■ **Input records**
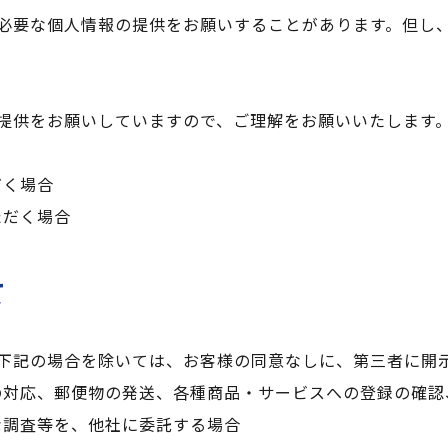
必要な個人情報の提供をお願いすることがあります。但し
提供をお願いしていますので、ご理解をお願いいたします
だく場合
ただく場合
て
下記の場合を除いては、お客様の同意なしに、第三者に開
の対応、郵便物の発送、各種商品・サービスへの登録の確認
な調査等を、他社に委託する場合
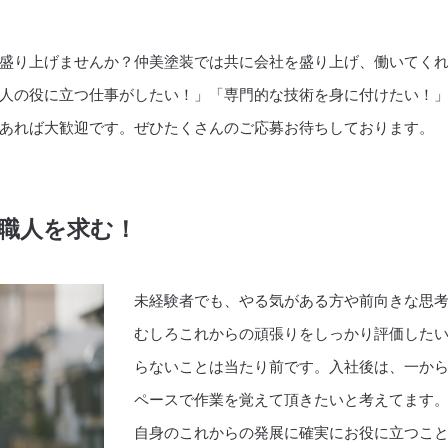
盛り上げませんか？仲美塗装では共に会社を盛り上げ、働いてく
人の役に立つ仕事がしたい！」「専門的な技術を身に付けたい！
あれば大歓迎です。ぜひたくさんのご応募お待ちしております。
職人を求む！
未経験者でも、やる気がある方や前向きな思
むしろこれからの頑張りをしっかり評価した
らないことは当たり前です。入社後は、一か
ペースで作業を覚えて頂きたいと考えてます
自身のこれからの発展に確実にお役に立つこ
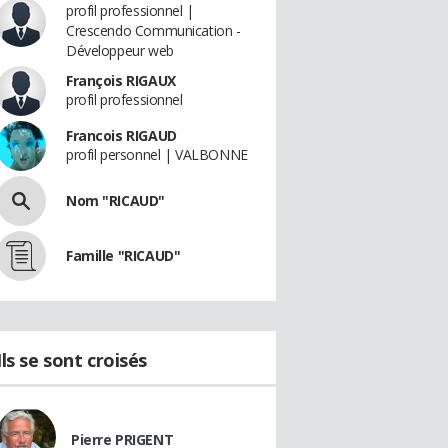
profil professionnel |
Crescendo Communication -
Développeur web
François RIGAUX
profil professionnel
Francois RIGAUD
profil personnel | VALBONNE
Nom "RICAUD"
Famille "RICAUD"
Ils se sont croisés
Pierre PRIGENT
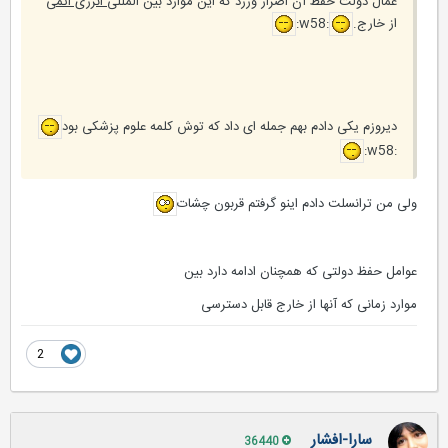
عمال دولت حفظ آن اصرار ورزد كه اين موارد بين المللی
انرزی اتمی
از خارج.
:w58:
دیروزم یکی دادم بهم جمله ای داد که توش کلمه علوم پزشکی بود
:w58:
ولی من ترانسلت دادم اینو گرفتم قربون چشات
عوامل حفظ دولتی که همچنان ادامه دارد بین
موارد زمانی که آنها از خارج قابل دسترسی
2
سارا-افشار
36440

■ **About this task**
Could you copy out the text read from each of the entries above, line for line and unchanged, without the pictures?

■ **Exercise output**
必要な個人情報の提供をお願いすることがあります。但し
提供をお願いしていますので、ご理解をお願いいたします
だく場合
ただく場合
て
下記の場合を除いては、お客様の同意なしに、第三者に開
の対応、郵便物の発送、各種商品・サービスへの登録の確認
な調査等を、他社に委託する場合
盛り上げませんか？仲美塗装では共に会社を盛り上げ、働いてく
人の役に立つ仕事がしたい！」「専門的な技術を身に付けたい！
あれば大歓迎です。ぜひたくさんのご応募お待ちしております。
職人を求む！
未経験者でも、やる気がある方や前向きな思
むしろこれからの頑張りをしっかり評価した
らないことは当たり前です。入社後は、一か
ペースで作業を覚えて頂きたいと考えてます
自身のこれからの発展に確実にお役に立つこ
profil professionnel |
Crescendo Communication -
Développeur web
François RIGAUX
profil professionnel
Francois RIGAUD
profil personnel | VALBONNE
Nom "RICAUD"
Famille "RICAUD"
Ils se sont croisés
Pierre PRIGENT
عمال دولت حفظ آن اصرار ورزد كه اين موارد بين المللی
انرزی اتمی
از خارج.
:w58:
دیروزم یکی دادم بهم جمله ای داد که توش کلمه علوم پزشکی بود
:w58:
ولی من ترانسلت دادم اینو گرفتم قربون چشات
عوامل حفظ دولتی که همچنان ادامه دارد بین
موارد زمانی که آنها از خارج قابل دسترسی
2
سارا-افشار
36440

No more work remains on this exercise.